[Extracted page text data]

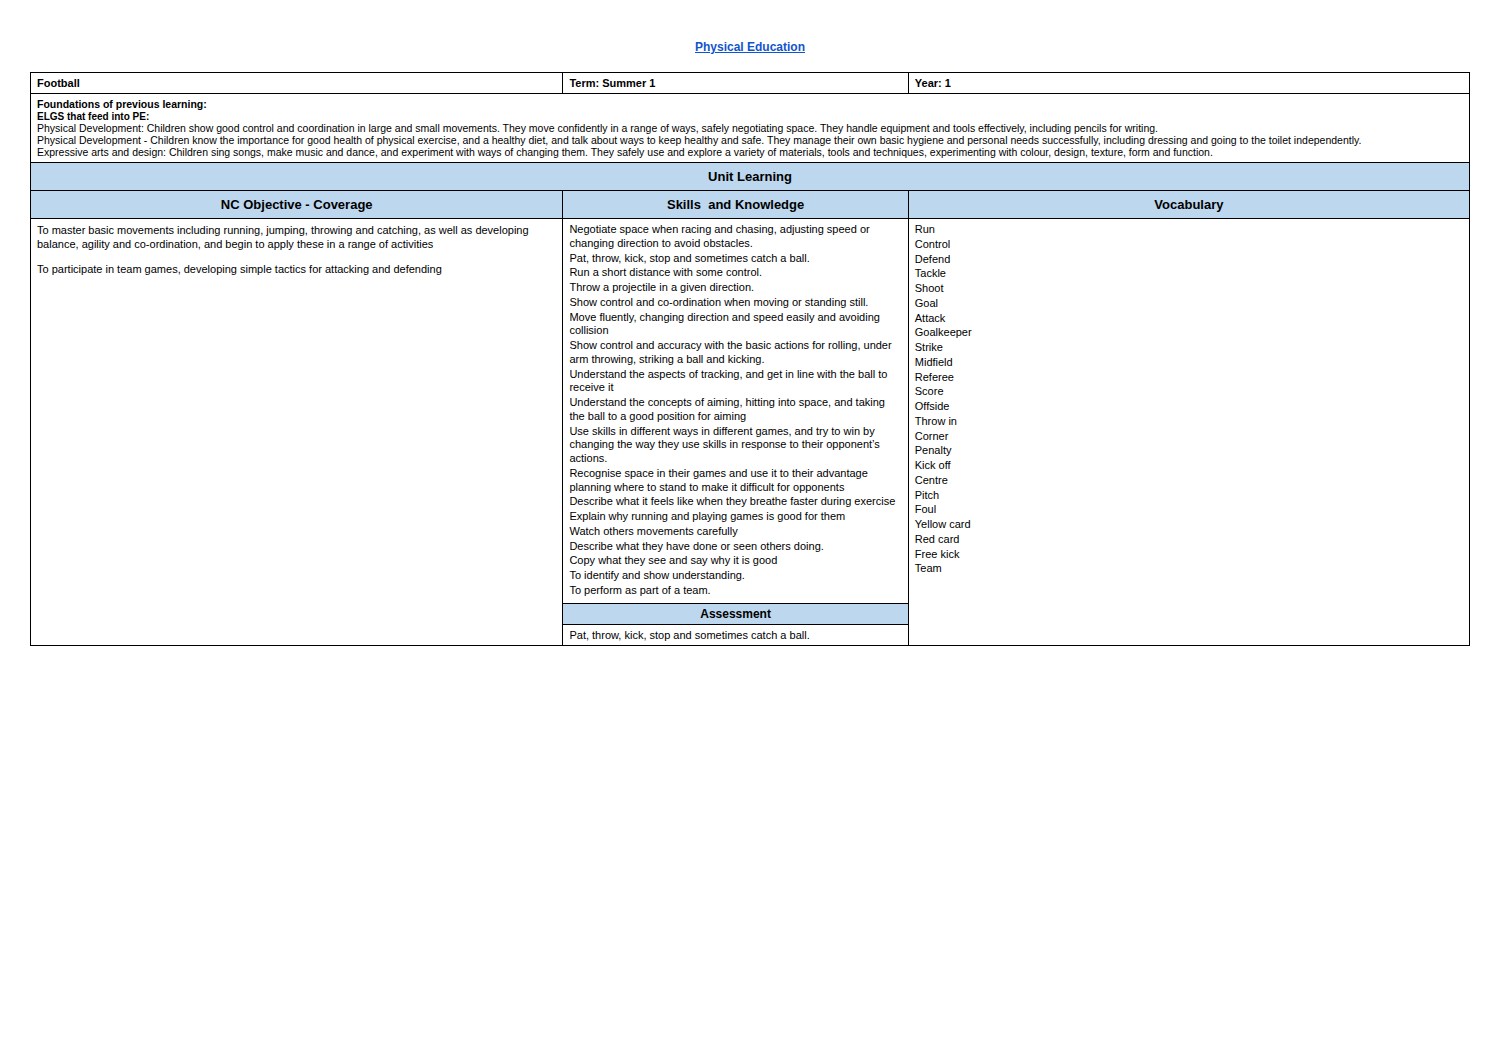Physical Education
| Football | Term: Summer 1 | Year: 1 |
| Foundations of previous learning: ELGS that feed into PE: Physical Development: Children show good control and coordination in large and small movements. They move confidently in a range of ways, safely negotiating space. They handle equipment and tools effectively, including pencils for writing. Physical Development - Children know the importance for good health of physical exercise, and a healthy diet, and talk about ways to keep healthy and safe. They manage their own basic hygiene and personal needs successfully, including dressing and going to the toilet independently. Expressive arts and design: Children sing songs, make music and dance, and experiment with ways of changing them. They safely use and explore a variety of materials, tools and techniques, experimenting with colour, design, texture, form and function. |
| Unit Learning |
| NC Objective - Coverage | Skills and Knowledge | Vocabulary |
| To master basic movements including running, jumping, throwing and catching, as well as developing balance, agility and co-ordination, and begin to apply these in a range of activities To participate in team games, developing simple tactics for attacking and defending | Negotiate space when racing and chasing, adjusting speed or changing direction to avoid obstacles. Pat, throw, kick, stop and sometimes catch a ball. Run a short distance with some control. Throw a projectile in a given direction. Show control and co-ordination when moving or standing still. Move fluently, changing direction and speed easily and avoiding collision Show control and accuracy with the basic actions for rolling, under arm throwing, striking a ball and kicking. Understand the aspects of tracking, and get in line with the ball to receive it Understand the concepts of aiming, hitting into space, and taking the ball to a good position for aiming Use skills in different ways in different games, and try to win by changing the way they use skills in response to their opponent’s actions. Recognise space in their games and use it to their advantage planning where to stand to make it difficult for opponents Describe what it feels like when they breathe faster during exercise Explain why running and playing games is good for them Watch others movements carefully Describe what they have done or seen others doing. Copy what they see and say why it is good To identify and show understanding. To perform as part of a team. | Run Control Defend Tackle Shoot Goal Attack Goalkeeper Strike Midfield Referee Score Offside Throw in Corner Penalty Kick off Centre Pitch Foul Yellow card Red card Free kick Team |
| Assessment |
| Pat, throw, kick, stop and sometimes catch a ball. |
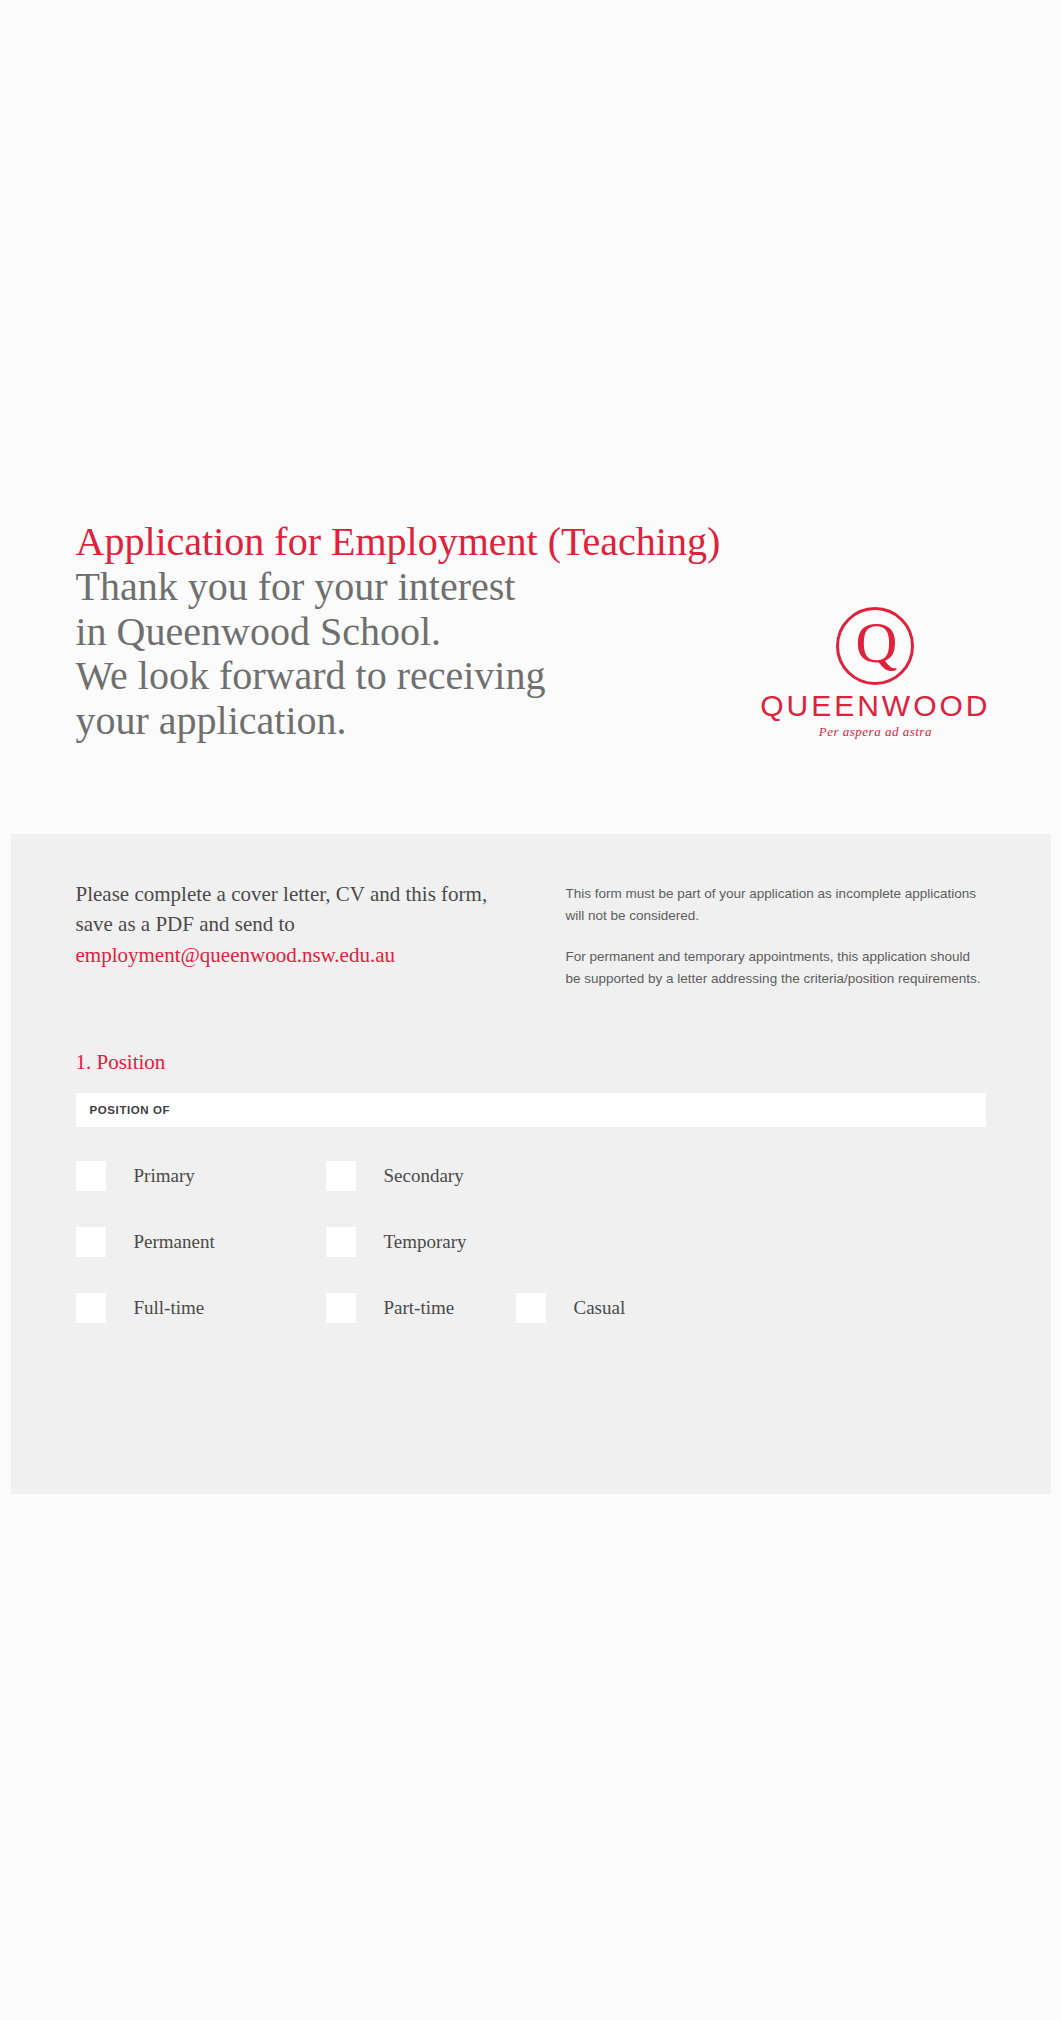Q
QUEENWOOD
Per aspera ad astra
Application for Employment (Teaching)
Thank you for your interest
in Queenwood School.
We look forward to receiving
your application.
Please complete a cover letter, CV and this form, save as a PDF and send to
employment@queenwood.nsw.edu.au
This form must be part of your application as incomplete applications will not be considered.
For permanent and temporary appointments, this application should be supported by a letter addressing the criteria/position requirements.
1. Position
POSITION OF
Primary
Secondary
Permanent
Temporary
Full-time
Part-time
Casual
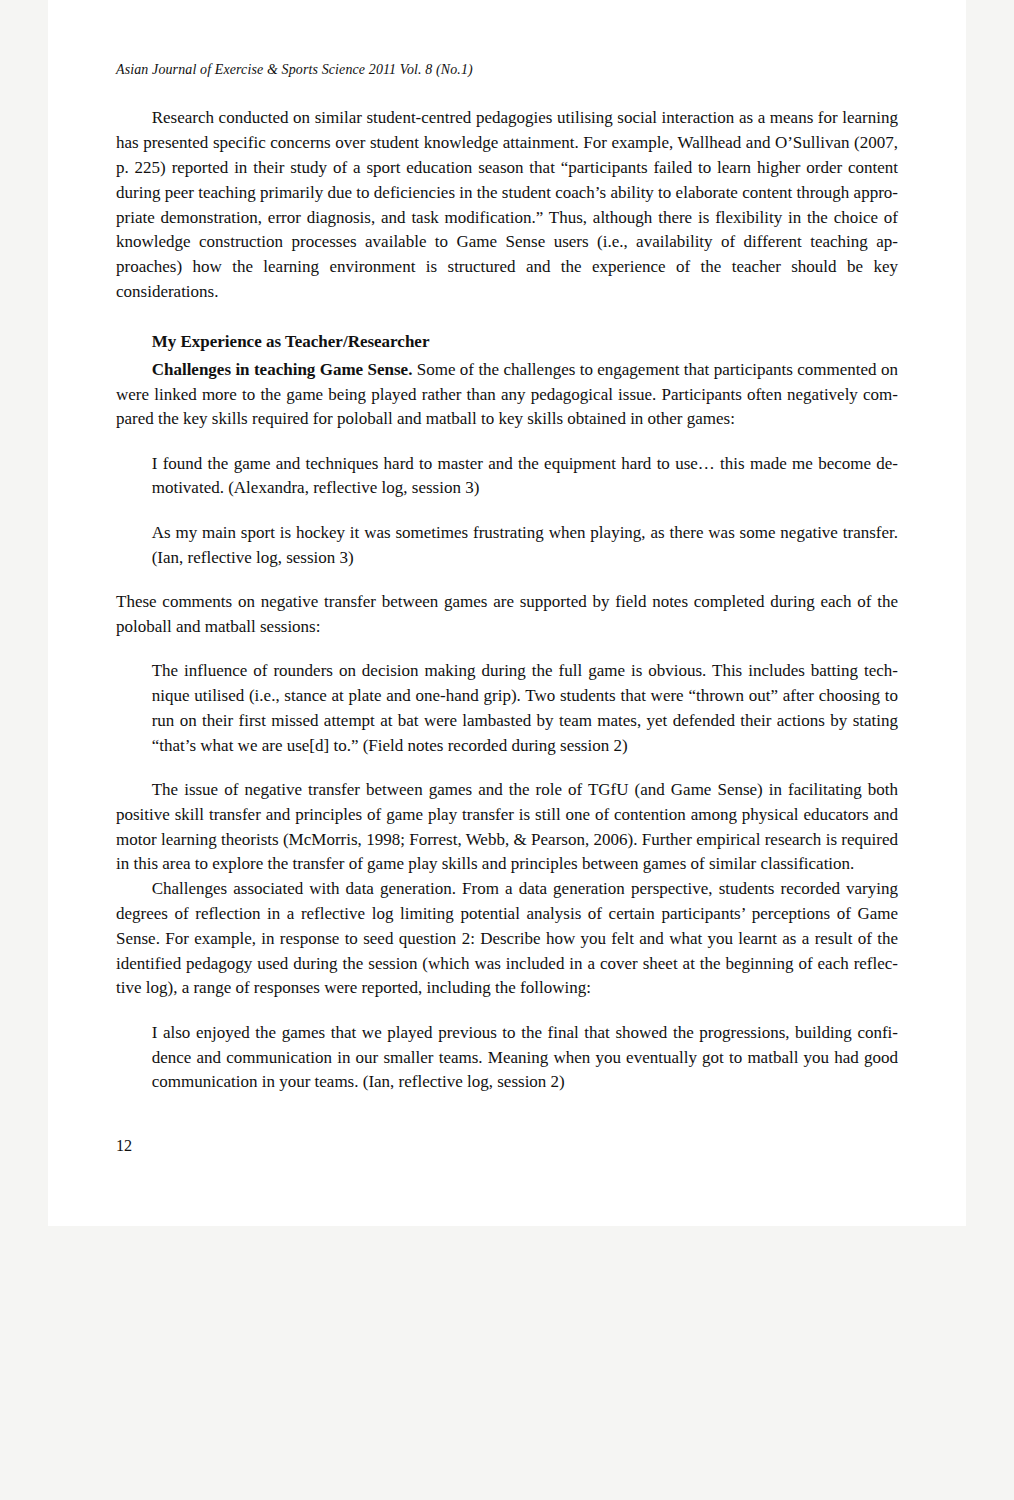Asian Journal of Exercise & Sports Science 2011 Vol. 8 (No.1)
Research conducted on similar student-centred pedagogies utilising social interaction as a means for learning has presented specific concerns over student knowledge attainment. For example, Wallhead and O’Sullivan (2007, p. 225) reported in their study of a sport education season that “participants failed to learn higher order content during peer teaching primarily due to deficiencies in the student coach’s ability to elaborate content through appropriate demonstration, error diagnosis, and task modification.” Thus, although there is flexibility in the choice of knowledge construction processes available to Game Sense users (i.e., availability of different teaching approaches) how the learning environment is structured and the experience of the teacher should be key considerations.
My Experience as Teacher/Researcher
Challenges in teaching Game Sense. Some of the challenges to engagement that participants commented on were linked more to the game being played rather than any pedagogical issue. Participants often negatively compared the key skills required for poloball and matball to key skills obtained in other games:
I found the game and techniques hard to master and the equipment hard to use… this made me become de-motivated. (Alexandra, reflective log, session 3)
As my main sport is hockey it was sometimes frustrating when playing, as there was some negative transfer. (Ian, reflective log, session 3)
These comments on negative transfer between games are supported by field notes completed during each of the poloball and matball sessions:
The influence of rounders on decision making during the full game is obvious. This includes batting technique utilised (i.e., stance at plate and one-hand grip). Two students that were “thrown out” after choosing to run on their first missed attempt at bat were lambasted by team mates, yet defended their actions by stating “that’s what we are use[d] to.” (Field notes recorded during session 2)
The issue of negative transfer between games and the role of TGfU (and Game Sense) in facilitating both positive skill transfer and principles of game play transfer is still one of contention among physical educators and motor learning theorists (McMorris, 1998; Forrest, Webb, & Pearson, 2006). Further empirical research is required in this area to explore the transfer of game play skills and principles between games of similar classification.
Challenges associated with data generation. From a data generation perspective, students recorded varying degrees of reflection in a reflective log limiting potential analysis of certain participants’ perceptions of Game Sense. For example, in response to seed question 2: Describe how you felt and what you learnt as a result of the identified pedagogy used during the session (which was included in a cover sheet at the beginning of each reflective log), a range of responses were reported, including the following:
I also enjoyed the games that we played previous to the final that showed the progressions, building confidence and communication in our smaller teams. Meaning when you eventually got to matball you had good communication in your teams. (Ian, reflective log, session 2)
12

> **What to work on**
Transcribe, from the records above, the first line and every line after it up to and including the line with "1 | Year: 1 |"; omit pictures.

> **Written answer**
Physical Education
| Football | Term: Summer 1 | Year: 1 |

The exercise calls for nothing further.